Earlier this month I posted about a bit of jugaad in GNCAP's protocols. Here’s why it deserves the urgent attention of not only the organisation themselves but anyone interested in the ratings, really.
Recap
GNCAP takes away one star from a car's rating if its total points are overly skewed by only one of the two crash tests. This is supposed to take away undeserved stars — but the way GNCAP implements it ends up deleting even stars that have been earned fair and square.
Consequences
This can, and actually has led to cars losing stars for* being safer.
*for ≠ despite
There are cases where the penalty is correctly implemented — the Kia CARENS’ 4-star-worthy score was deemed overly unbalanced because it had 16 points in the side impact but only 6 in the frontal impact — so it was downgraded to 3 stars.
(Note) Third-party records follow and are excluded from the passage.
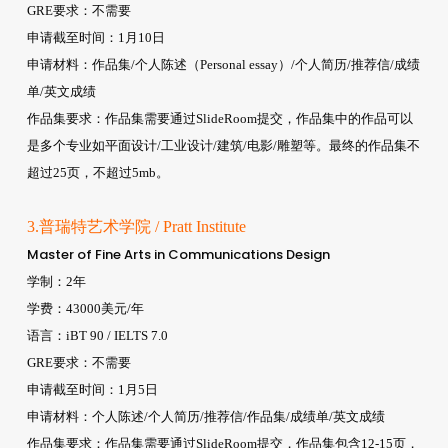
GRE要求：不需要
申请截至时间：1月10日
申请材料：作品集/个人陈述（Personal essay）/个人简历/推荐信/成绩
单/英文成绩
作品集要求：作品集需要通过SlideRoom提交，作品集中的作品可以
是多个专业如平面设计/工业设计/建筑/电影/雕塑等。最终的作品集不
超过25页，不超过5mb。
3.普瑞特艺术学院 / Pratt Institute
Master of Fine Arts in Communications Design
学制：2年
学费：43000美元/年
语言：iBT 90 / IELTS 7.0
GRE要求：不需要
申请截至时间：1月5日
申请材料：个人陈述/个人简历/推荐信/作品集/成绩单/英文成绩
作品集要求：作品集需要通过SlideRoom提交，作品集包含12-15页，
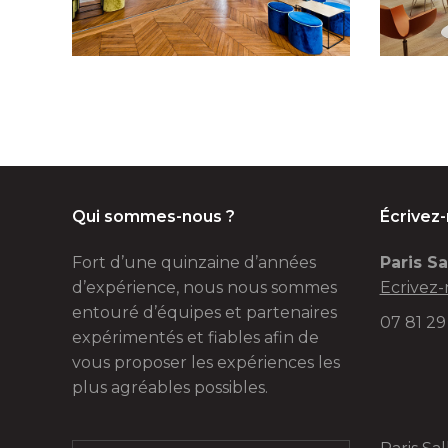
Qui sommes-nous ?
Écrivez
Fort d’une quinzaine d’années
Paris Sa
d’expérience, nous nous sommes
Ecrivez-
entouré d’équipes et partenaires
07 81 29
expérimentés et fiables afin de
vous proposer les expériences les
plus agréables possibles.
The problem, however, is when a car is being limited by something else. The Suzuki Ertiga doesn't offer curtain airbags, which limits it to 2 stars right away. It also so happens that its "4-star-worthy" total score (22+) is quite unbalanced — and indeed that would be a good reason to not allow it more than a 3-star rating no matter what.
But it is objectively a terrible reason to go and delete one of the 2 stars it has.
I won't budge on that, because it's doing more than just simply not allow one high score to improve the rating — it’s taking away a star just for having better crash protection.
Consider, for example, Maruti's own Alto K10 — it has one more star because it's worse!

What should be done?
Ideally, IMO, the troublesome jugaad clause should be scrapped and instead limits required on both the front and side test scores for any star rating, as other NCAPs have done in the past.
It would involve rolling back and retroactively updating a few ratings, but IMO the problem is serious enough that any responsible consumer test organisation would do so.